_TASK 1_:
State what contest the class held one Easter, according to the comment about teaching Sunday school.
_TASK 2_:
Resume the comment about teaching Sunday school, starting after its final sentence.

[Opening SUPPLIED TEXT section]

I love this post. You are right on. When we were fresh out of college my husband and I were asked to teach the high school Sunday school class at church. They gave us the materials that were put out by the denomination, but we quickly got permission to toss it. We taught the kids at a college level, and they rose to it. They even loved us for not treating them like morons the way so many adults do (and they way that awful denominational curriculum was written.)

It was so rewarding to see them grasp new concepts. Many of them (including the pastor's kids, sadly) had little idea what they believed. We also tried to make it interesting. I'll never forget one Easter when we had a contest to see who could keep their arms straight out parallel to the ground the longest. We had a couple of very competitive boys in the class, and they were in agony before they quit. It was a great lead-in to talking about Christ's suffering.

[Closing SUPPLIED TEXT section]
[Opening MATERIAL SUPPLIED section]

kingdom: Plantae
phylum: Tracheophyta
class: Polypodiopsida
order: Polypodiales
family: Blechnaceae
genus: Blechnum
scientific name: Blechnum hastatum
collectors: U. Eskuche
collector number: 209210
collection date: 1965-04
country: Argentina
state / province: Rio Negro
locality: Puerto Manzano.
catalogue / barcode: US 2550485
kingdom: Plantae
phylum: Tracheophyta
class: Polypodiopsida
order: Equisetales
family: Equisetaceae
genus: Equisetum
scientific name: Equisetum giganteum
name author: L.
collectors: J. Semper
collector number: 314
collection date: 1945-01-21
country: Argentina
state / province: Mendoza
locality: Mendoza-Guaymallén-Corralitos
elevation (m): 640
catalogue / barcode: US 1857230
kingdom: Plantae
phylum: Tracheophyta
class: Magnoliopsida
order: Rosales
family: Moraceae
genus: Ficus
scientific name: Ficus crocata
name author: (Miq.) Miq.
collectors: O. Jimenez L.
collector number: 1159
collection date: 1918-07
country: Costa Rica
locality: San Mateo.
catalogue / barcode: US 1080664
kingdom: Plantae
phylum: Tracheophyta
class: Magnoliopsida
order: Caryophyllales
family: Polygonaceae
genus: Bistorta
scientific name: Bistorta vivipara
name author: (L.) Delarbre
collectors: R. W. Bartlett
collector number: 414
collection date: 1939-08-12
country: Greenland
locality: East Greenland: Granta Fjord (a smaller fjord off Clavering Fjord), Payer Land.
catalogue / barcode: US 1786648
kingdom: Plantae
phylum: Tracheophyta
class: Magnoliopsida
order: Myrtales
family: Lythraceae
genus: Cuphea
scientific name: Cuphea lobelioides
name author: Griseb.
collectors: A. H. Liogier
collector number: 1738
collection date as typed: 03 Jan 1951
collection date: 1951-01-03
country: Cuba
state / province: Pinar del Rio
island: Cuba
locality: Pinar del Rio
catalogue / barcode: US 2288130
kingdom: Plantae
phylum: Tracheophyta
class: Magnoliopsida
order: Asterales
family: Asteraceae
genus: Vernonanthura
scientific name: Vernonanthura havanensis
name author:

[Closing MATERIAL SUPPLIED section]

_EXERCISE RESULT 1_:
A contest to see who could keep their arms straight out parallel to the ground the longest.

_EXERCISE RESULT 2_:
Now I teach microbiology to clinical laboratory science students in their last year of college. When they are done with our didactic and bench teaching they need to be able to plate and read wound, urine, respiratory, genital, blood (and more) cultures, and report what pathogens are growing and what antibiotics will kill them. I'm sure physicians and patients don't want me turning out students who have been thrown softball test questions and have not mastered the material. I don't think a tech would last long if they told a physician, "I think it is a Staph.aureus infection, but the biochemical test to identify it was equivical and I don't remember what the confirmation test is. It could be normal skin flora." They'd be out in a heartbeat.

And I certainly don't want to have to teach students whose microbiology professors have coddled them before they get to us. We have enough to teach without teaching them what they should have gotten in their prerequisites.

You are right on when you say that most kids rise to the challenges that you put before them. We expect an extraordinary effort from our students. We just finished our first didactic unit--parasitology. We teach in a month what universities teach in a whole semester, and the students all did well on their exam. At first they are overwhelmed by our expectations, but then they buckle down and do the work. They understand that the health of future patients partly depends on them.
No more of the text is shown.